Siguiendo al camaleón, encontramos una apología de la noche, de la libertad. Se busca el sol Mediterráneo. Moustaki, eterno extranjero, en cualquier país se nacionaliza, se integra al paisaje con la despreocupación del ser de ahí, El siempre show-business con la guitarra, cambiando de barco. Y lo que parecía un brincoteo interminable, pronto se detiene en viajes de fama, canciones que dan vuelta al mundo, gozando de la compañía de la Piaff; se llega a Grecia o se vuelve a África, Brasil.  Fragmentos, mujeres. Se continúa escribiendo canciones, se pinta y se expone. Vuelve Miller.

Los intersticios de una vida de meticuloso desapego, desde una prosa tejida con los materiales de la poesía, se asoma el amor-fiesta con que Georges Moustaki se detiene frente al humo provocador y terco de los hombres, en una exhalación del tiempo.  El judío errante no siente necesidad de convencer ni de convencer, asociando ideas hace un desfiladero de risa y dolor, no espera nada y todo puede suceder.

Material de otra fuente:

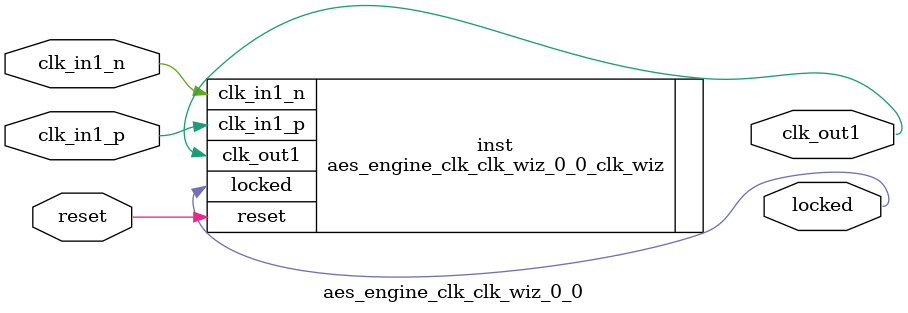
<source format=v>


`timescale 1ps/1ps

(* CORE_GENERATION_INFO = "aes_engine_clk_clk_wiz_0_0,clk_wiz_v6_0_9_0_0,{component_name=aes_engine_clk_clk_wiz_0_0,use_phase_alignment=false,use_min_o_jitter=false,use_max_i_jitter=false,use_dyn_phase_shift=false,use_inclk_switchover=false,use_dyn_reconfig=false,enable_axi=0,feedback_source=FDBK_AUTO,PRIMITIVE=PLL,num_out_clk=1,clkin1_period=10.000,clkin2_period=10.000,use_power_down=false,use_reset=true,use_locked=true,use_inclk_stopped=false,feedback_type=SINGLE,CLOCK_MGR_TYPE=NA,manual_override=false}" *)

module aes_engine_clk_clk_wiz_0_0 
 (
  // Clock out ports
  output        clk_out1,
  // Status and control signals
  input         reset,
  output        locked,
 // Clock in ports
  input         clk_in1_p,
  input         clk_in1_n
 );

  aes_engine_clk_clk_wiz_0_0_clk_wiz inst
  (
  // Clock out ports  
  .clk_out1(clk_out1),
  // Status and control signals               
  .reset(reset), 
  .locked(locked),
 // Clock in ports
  .clk_in1_p(clk_in1_p),
  .clk_in1_n(clk_in1_n)
  );

endmodule

</source>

Es una lástima que el libro esté plagado de erratas.  Es de lamentarse también que el comienzo irónico, de acto tránsfuga y hasta socarrón, termine en un entrever los show-business constantes con personajes que se fueron apagando y perdiendo la seducción de aquellos primeros amigos de Moustaki, de los que aprendió el desprendimiento de lo que hoy parece tedio cotidiano, vida contemporánea que nunca olvida el Tiempo, ese anciano insultante, como decía Baudelaire.